V. Ora, parece-nos, com todo o respeito, que o Réu Município, até à apresentação da queixa da autora/recorrente, entendeu ter a competência para a “condução” da obra, respondendo, inclusive, no seu oficio de 12-07-2010 (fis. 264 e ss dos autos), que “O reclamado promoveu a legalização das obras, conforme consta do processo 2859/2010. Na presente data o processo encontra-se a aguardar pela apresentação dos projetos das especialidades, tendo em conta que a arquitetura está aprovada".
W. Após a denúncia da autora/recorrente parece-nos, com todo o respeito, que o Município decidiu enveredar por outra posição, mormente a de que o caminho em causa não é municipal.
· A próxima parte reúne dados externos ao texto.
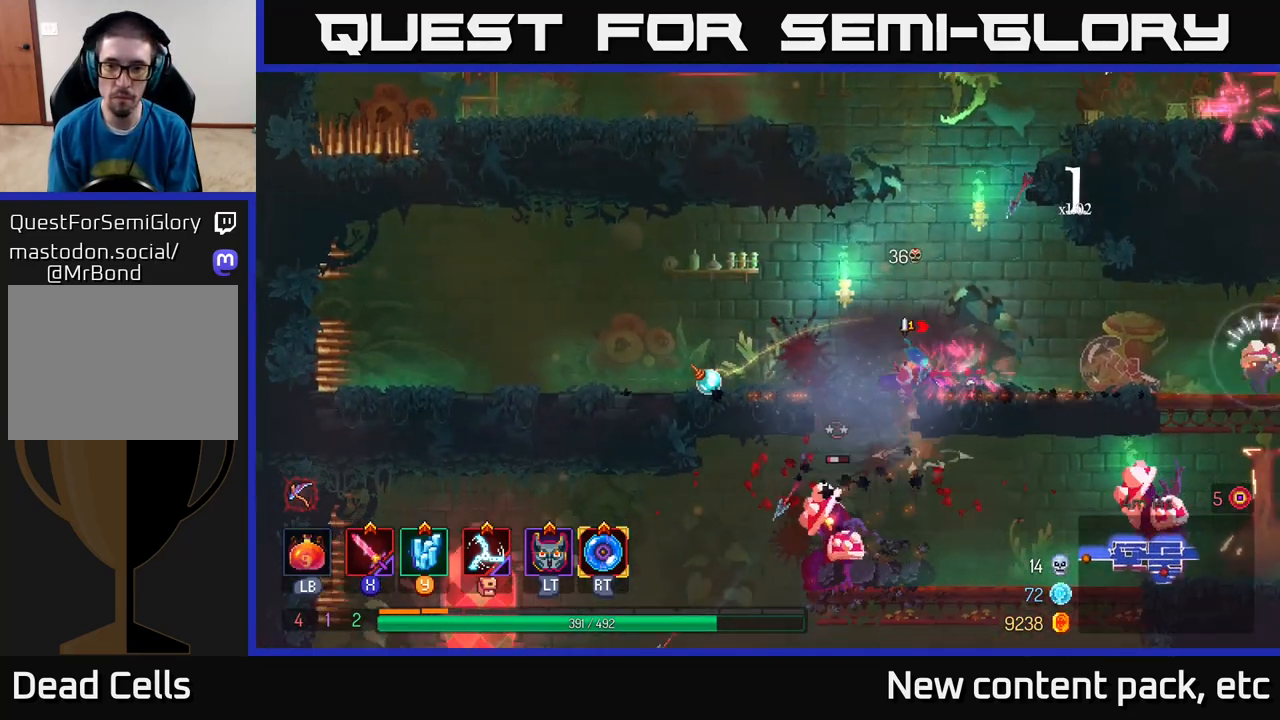
{"buttons": [], "left_stick": "right", "right_stick": "center", "events": []}
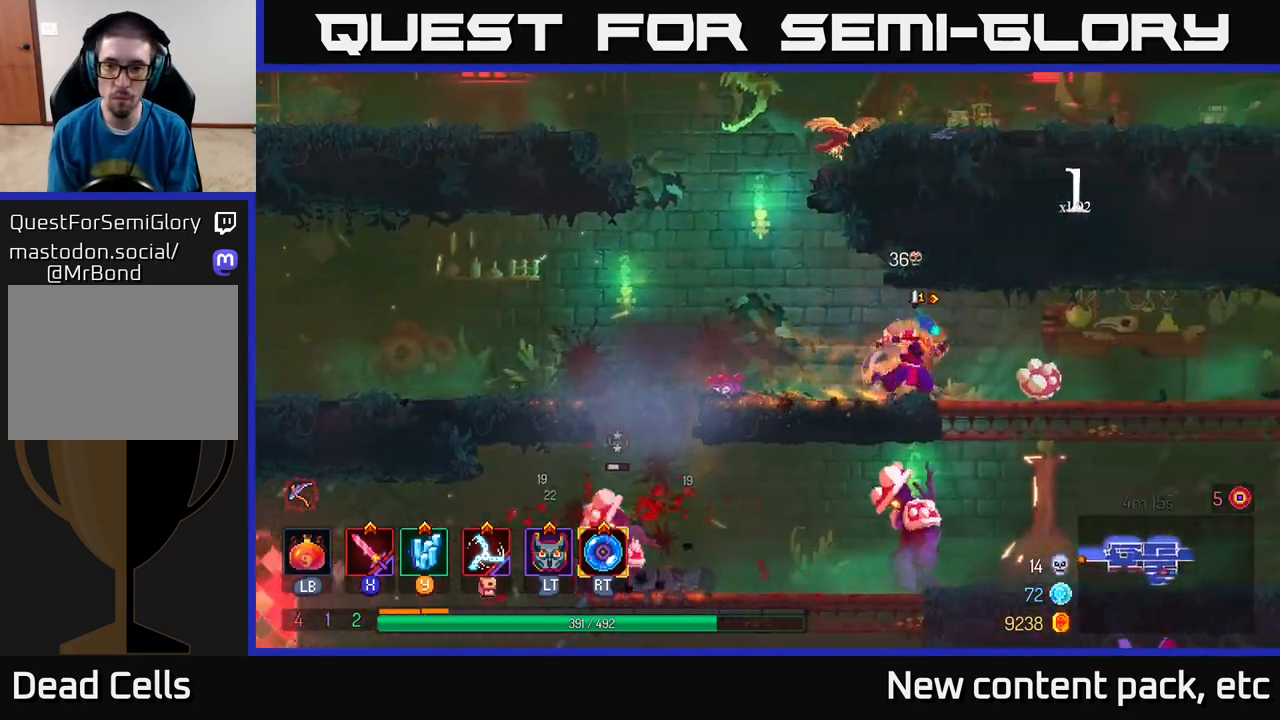
{"buttons": [], "left_stick": "left", "right_stick": "center", "events": [[33, "B", "down"], [267, "B", "up"], [350, "left_stick", "left"], [383, "X", "down"], [483, "X", "up"]]}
X. E foi esta também a linha seguida pela Sentença ora recorrida, ancorando-se única e exclusivamente na informação do Município e concluíndo pela não aplicação do RG.E.C.M., em cabal desconsideração do facto de a via pública em questão ter passado a integrar o domínio municipal.
Y. A interpretação que a Sentença recorrida faz do R.G.E.C.M., mormente do seu art.° 60º, viola o contexto histórico e, bem assim, o comprovado domínio municipal sobre a via pública pelo menos desde a altura da edificação do muro aqui em apreço.
Z. Assim sendo, a Sentença recorrida faz uma aplicação e interpretação restrita e errada do referido R.GE.C.M., o qual é aplicável à situação em concreto, dado que o muro confina com a via pública, via pública essa que, pese embora a classificação que consta do cadastro atribuído pela camara municipal, passou a integrar o domínio municipal se não antes, com o processo de fiscalização e legalização - processo 2859/2010.
AA. Sendo aplicável o R.G.E.C.M. porque o caminho integra o domínio municipal, o mesmo não cumpre os requisitos minímos exigidos pelo regulamento e pelo próprio Regulamento do Plano Diret.or.MunicipaI de Vila Verde.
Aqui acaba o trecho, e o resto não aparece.